(Dataset excerpts)

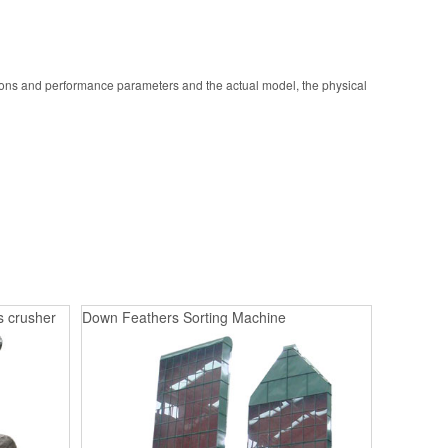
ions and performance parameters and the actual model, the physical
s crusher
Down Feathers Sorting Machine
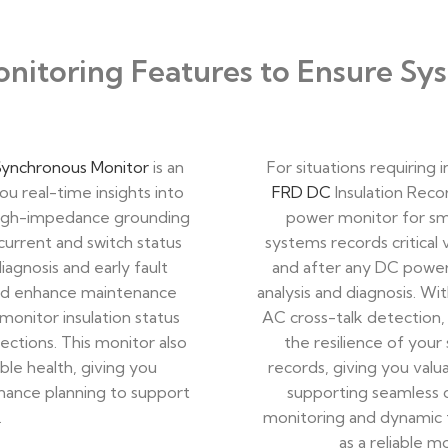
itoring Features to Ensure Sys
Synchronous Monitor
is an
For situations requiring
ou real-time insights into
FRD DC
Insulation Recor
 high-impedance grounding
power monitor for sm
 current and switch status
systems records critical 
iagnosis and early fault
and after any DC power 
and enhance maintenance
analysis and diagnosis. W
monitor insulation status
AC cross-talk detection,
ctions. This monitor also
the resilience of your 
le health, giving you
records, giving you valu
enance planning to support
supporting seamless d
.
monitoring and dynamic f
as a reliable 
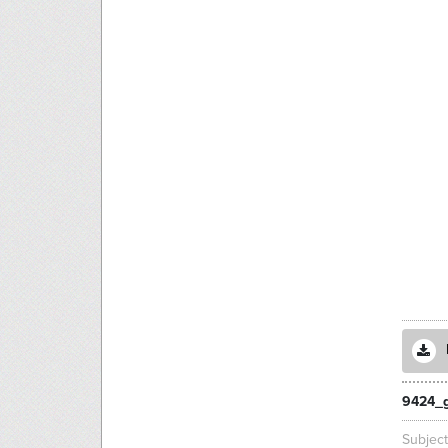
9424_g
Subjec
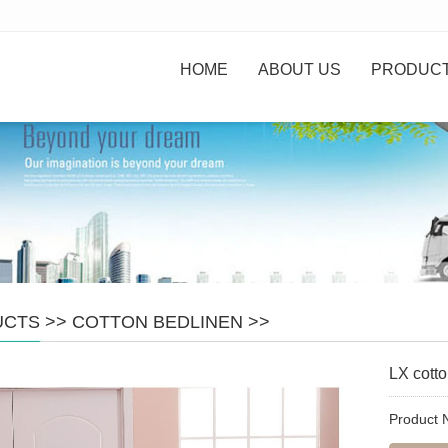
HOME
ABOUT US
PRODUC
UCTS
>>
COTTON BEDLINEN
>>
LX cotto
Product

(End Dataset excerpts)
(Dataset excerpts)

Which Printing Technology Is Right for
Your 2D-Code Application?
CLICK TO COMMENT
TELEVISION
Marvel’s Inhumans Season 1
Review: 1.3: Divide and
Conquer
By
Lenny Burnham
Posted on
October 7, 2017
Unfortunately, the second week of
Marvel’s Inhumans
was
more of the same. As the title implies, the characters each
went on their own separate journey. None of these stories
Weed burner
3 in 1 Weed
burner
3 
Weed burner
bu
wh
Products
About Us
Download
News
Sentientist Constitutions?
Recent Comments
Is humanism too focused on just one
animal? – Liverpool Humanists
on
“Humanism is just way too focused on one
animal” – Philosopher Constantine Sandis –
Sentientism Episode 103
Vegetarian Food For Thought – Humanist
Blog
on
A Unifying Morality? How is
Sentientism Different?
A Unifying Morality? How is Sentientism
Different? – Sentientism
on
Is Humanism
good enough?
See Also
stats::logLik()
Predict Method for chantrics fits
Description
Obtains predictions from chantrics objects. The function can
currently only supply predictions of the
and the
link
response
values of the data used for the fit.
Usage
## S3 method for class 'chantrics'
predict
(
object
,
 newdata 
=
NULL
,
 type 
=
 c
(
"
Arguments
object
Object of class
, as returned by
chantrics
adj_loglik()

(End Dataset excerpts)
(Dataset excerpts)

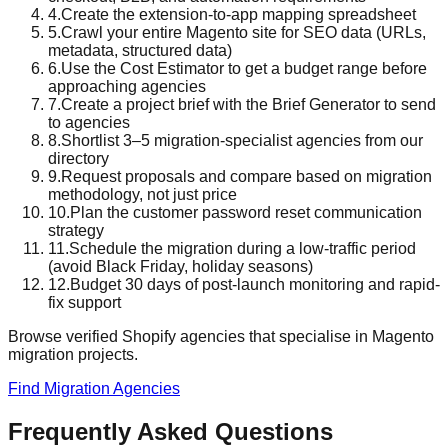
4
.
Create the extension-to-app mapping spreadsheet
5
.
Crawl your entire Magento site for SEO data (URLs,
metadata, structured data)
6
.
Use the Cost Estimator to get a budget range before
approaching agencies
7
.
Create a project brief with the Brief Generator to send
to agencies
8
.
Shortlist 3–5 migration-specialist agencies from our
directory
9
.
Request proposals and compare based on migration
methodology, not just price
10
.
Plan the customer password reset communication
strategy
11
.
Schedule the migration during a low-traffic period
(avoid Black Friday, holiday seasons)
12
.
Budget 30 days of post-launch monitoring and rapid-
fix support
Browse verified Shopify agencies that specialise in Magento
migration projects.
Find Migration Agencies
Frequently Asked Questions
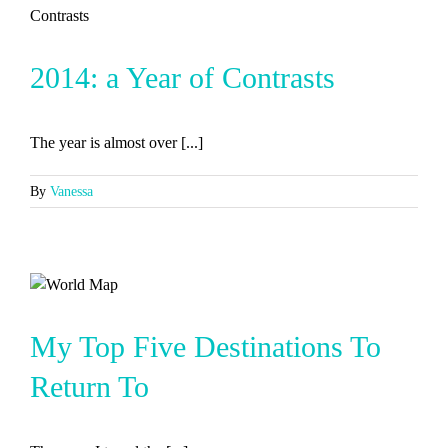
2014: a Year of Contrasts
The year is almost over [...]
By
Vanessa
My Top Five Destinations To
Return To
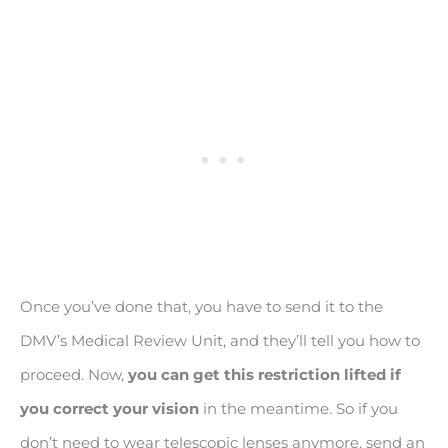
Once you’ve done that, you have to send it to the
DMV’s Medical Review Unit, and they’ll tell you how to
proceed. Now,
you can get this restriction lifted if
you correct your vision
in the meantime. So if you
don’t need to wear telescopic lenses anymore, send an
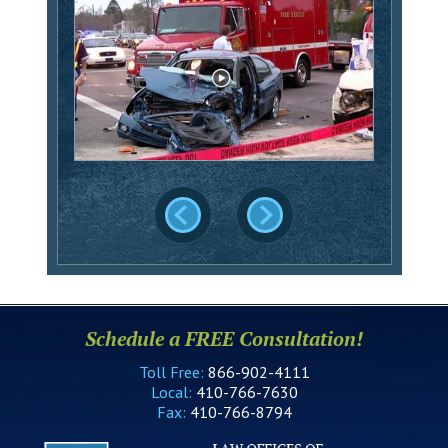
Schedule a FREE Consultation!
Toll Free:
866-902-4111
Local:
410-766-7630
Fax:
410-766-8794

(End Dataset excerpts)

▸ **Problem to solve**
Copy out each line of the listing that holds the word "monitoring".

▸ **Answer to this exercise**
monitoring and dynamic f
Budget 30 days of post-launch monitoring and rapid-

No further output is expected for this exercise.